Apologies for being a day late with my monthly review. The reasons may be found in yesterday's blog, kindly provided by Mrs Pelagius. I am pleased to report some improvement today. Yesterday saw 10 bouts of diarrhoea and 12 of vomiting, and though the symptoms receded somewhere around 10 PM, I now find myself feeling weak and shaky; hardly surprising in the circumstances. I shall take tomorrow off work too; hopefully by Monday I should be fully recovered.
BOOKS
ONE HUNDRED YEARS OF SOLITUDE, by Gabriel Garcia Marquez. Some call it the ultimate example of "magic realism"; certainly this is a uniquely hypnotic and wonderfully strange book, where the dead come back to tantalise the living and statues rise into the air to make a point. Marvellous.
EMMA, by Jane Austen.
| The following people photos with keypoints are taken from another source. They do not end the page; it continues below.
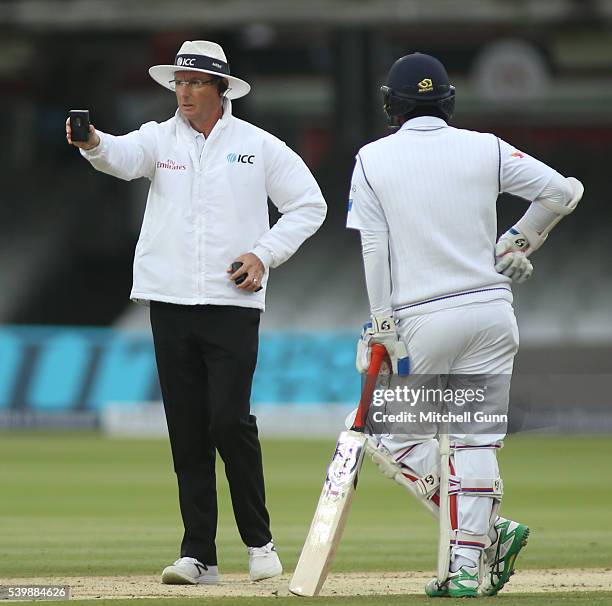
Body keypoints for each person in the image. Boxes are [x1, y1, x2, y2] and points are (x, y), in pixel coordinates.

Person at [67, 40, 327, 585]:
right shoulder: (158, 139)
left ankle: (260, 543)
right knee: (186, 429)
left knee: (229, 421)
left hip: (231, 304)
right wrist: (91, 141)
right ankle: (199, 556)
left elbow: (310, 204)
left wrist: (264, 253)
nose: (182, 92)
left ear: (221, 89)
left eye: (194, 83)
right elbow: (119, 154)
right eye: (178, 83)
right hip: (169, 301)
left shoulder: (258, 146)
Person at [346, 52, 583, 597]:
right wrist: (518, 242)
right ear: (447, 100)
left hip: (423, 318)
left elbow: (375, 244)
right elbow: (564, 192)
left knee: (395, 440)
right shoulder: (488, 146)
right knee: (476, 445)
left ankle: (492, 532)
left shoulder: (372, 158)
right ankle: (467, 569)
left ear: (392, 103)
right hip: (492, 313)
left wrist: (381, 318)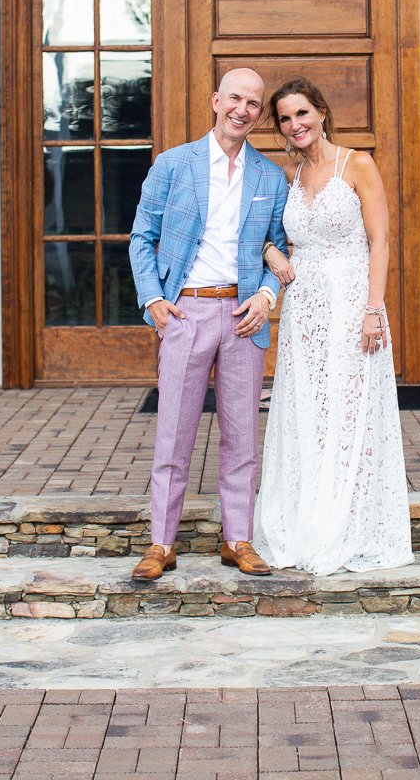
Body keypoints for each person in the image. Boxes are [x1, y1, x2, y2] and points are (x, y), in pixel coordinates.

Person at [129, 68, 289, 580]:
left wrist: (267, 295)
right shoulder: (174, 164)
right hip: (185, 312)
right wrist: (153, 300)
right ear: (216, 100)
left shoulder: (268, 175)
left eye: (254, 103)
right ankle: (161, 544)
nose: (243, 109)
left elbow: (280, 248)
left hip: (244, 316)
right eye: (235, 98)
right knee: (173, 434)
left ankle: (237, 538)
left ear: (260, 113)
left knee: (242, 435)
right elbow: (141, 238)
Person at [253, 77, 413, 575]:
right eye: (284, 118)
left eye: (302, 113)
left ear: (321, 112)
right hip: (304, 309)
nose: (295, 124)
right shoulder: (290, 174)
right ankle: (307, 516)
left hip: (351, 302)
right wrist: (271, 251)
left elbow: (380, 242)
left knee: (351, 409)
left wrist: (373, 310)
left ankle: (351, 524)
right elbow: (269, 236)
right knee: (308, 410)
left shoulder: (357, 163)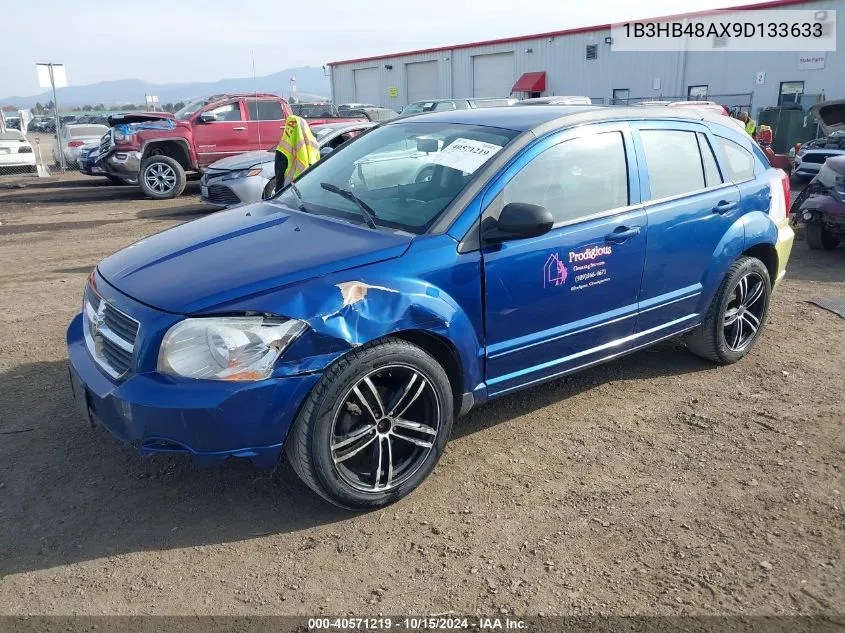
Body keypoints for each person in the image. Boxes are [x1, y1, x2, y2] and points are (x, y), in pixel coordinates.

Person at [274, 114, 320, 194]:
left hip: (289, 190)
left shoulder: (282, 148)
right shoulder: (312, 142)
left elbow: (279, 176)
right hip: (307, 187)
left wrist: (278, 194)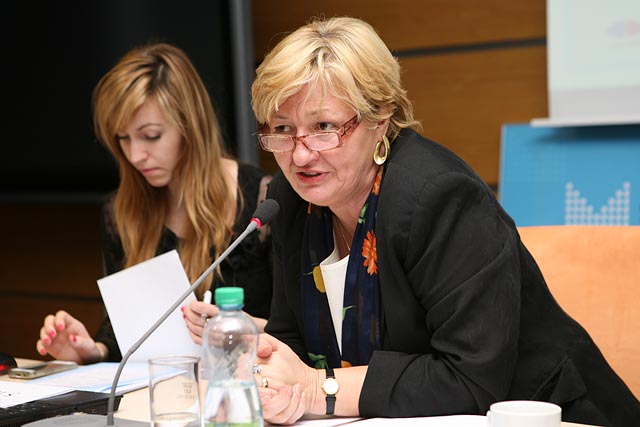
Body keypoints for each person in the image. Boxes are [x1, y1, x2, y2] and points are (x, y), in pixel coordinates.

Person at [249, 16, 639, 426]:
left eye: (324, 127)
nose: (300, 155)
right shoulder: (290, 201)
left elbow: (470, 379)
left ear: (379, 118)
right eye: (282, 129)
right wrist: (275, 381)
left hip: (550, 414)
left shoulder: (438, 197)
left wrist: (319, 388)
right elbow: (292, 342)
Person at [35, 42, 272, 364]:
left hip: (249, 383)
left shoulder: (263, 201)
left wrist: (238, 328)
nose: (135, 155)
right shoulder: (120, 212)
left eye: (150, 136)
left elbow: (296, 333)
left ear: (190, 126)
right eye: (123, 138)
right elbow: (125, 336)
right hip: (159, 388)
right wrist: (91, 351)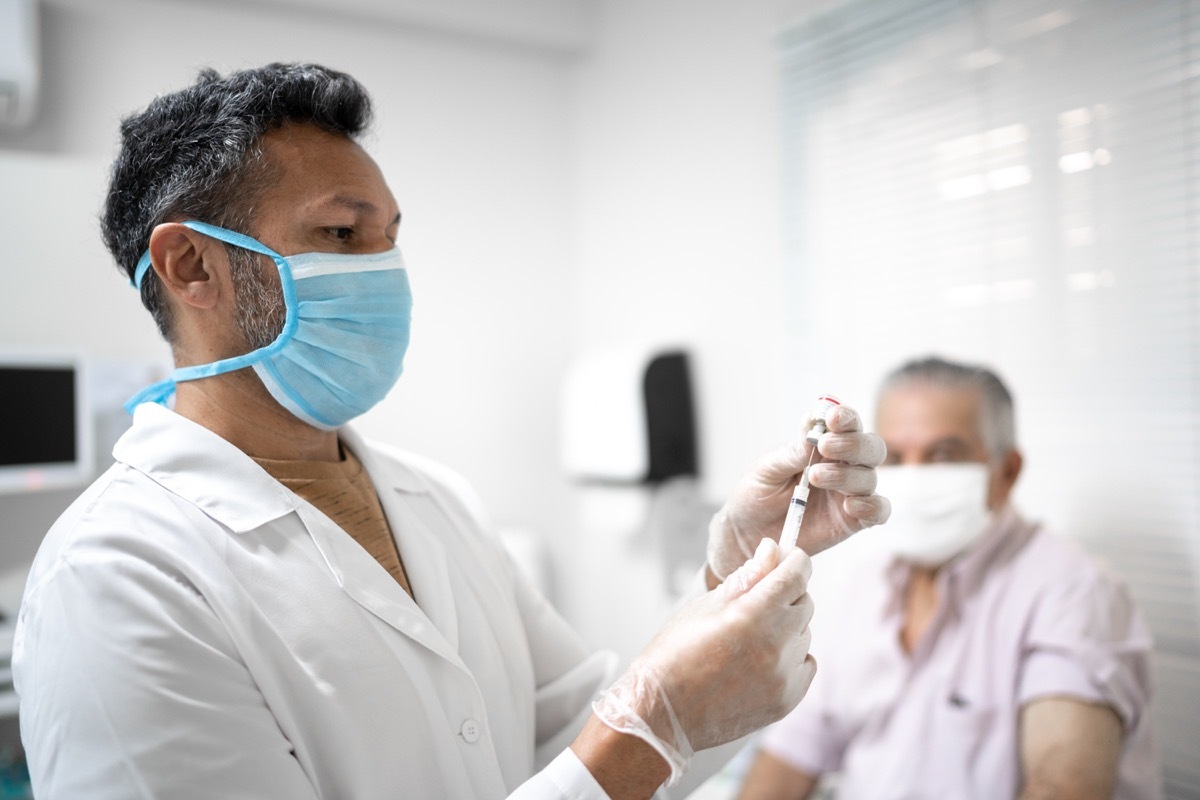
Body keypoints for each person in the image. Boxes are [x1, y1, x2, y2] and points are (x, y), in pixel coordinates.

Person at [12, 63, 890, 799]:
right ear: (191, 265)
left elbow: (598, 734)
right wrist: (645, 735)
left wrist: (733, 577)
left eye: (389, 237)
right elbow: (627, 746)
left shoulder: (434, 501)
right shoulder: (114, 582)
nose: (384, 273)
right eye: (342, 233)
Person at [736, 356, 1160, 800]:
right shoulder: (868, 586)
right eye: (895, 458)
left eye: (942, 456)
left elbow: (1064, 786)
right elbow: (790, 756)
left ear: (1007, 472)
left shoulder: (1073, 593)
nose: (914, 477)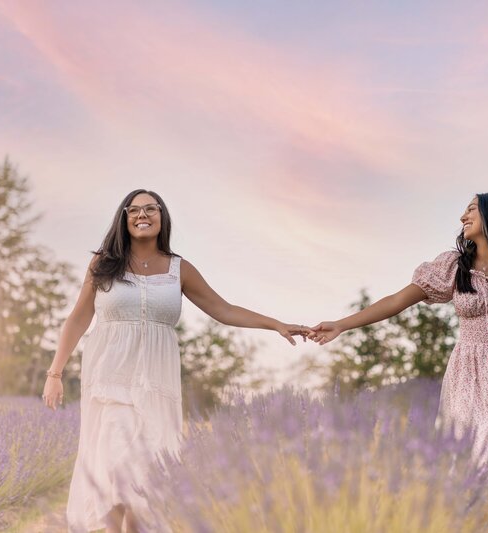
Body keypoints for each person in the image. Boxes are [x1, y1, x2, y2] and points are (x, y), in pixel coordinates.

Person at [42, 189, 310, 533]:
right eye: (134, 210)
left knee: (146, 478)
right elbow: (78, 318)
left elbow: (223, 309)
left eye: (150, 209)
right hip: (111, 384)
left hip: (157, 390)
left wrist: (275, 324)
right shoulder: (103, 264)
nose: (142, 215)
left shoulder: (178, 269)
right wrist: (55, 372)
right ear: (124, 219)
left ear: (161, 216)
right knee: (115, 468)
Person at [308, 193, 488, 515]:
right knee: (472, 466)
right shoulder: (454, 266)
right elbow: (396, 301)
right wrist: (342, 325)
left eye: (471, 210)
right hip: (468, 372)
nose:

Tremendously famous icon of English literature, but to my mind not as satisfying as either Pride and Prejudice or especially Persuasion, for me her most divine offering.
THE MAN WHO WENT UP IN SMOKE, by Maj Sjowell and Per Wahloo. Number 2 in a series of 10 police stories written in 1960's Sweden. Paying tribute to the genre created by Ed McBain in their emphasis on authentic police techniques, they create an understated but powerful atmosphere which anticipated Wallander by 30 years. Highly recommended.
FILMS
JUNO,(2007) directed by Jason Reitman, written by Diablo Cody. Beautifully written and acted tale of a teenager who gets pregnant, puts the child up for adoption, but then finds things getting complicated. As well she might. Excellent! Hollywood can still make exceptionally good, low-budget films sometimes,it seems.
PUNLIC ENEMIES (2009), written and directed by Michael Mann. John Dillinger (played by Depp) was a folk hero of 1930s America, known for his laconic sense of humour and his reluctance to shoot people. Yet with the one actor ideally placed to portray that kind of charcter, what do they do but make him a nasty, violent gangster who people might fear and respect, but certainly not like. See the original film, "Dillinger" with one of Warren Oate's finest performances as the man himself, for how to treat this subject properly.
FIREWALL (2006), directed by Richard Loncraine. Harrison Ford does another one of his "ordinary guy in extraordinary circumstances becomes superhero" and really it is all getting a bit tired. Paul Bettany as his evil nemesis is scarcely credible either. Probably needn't bother.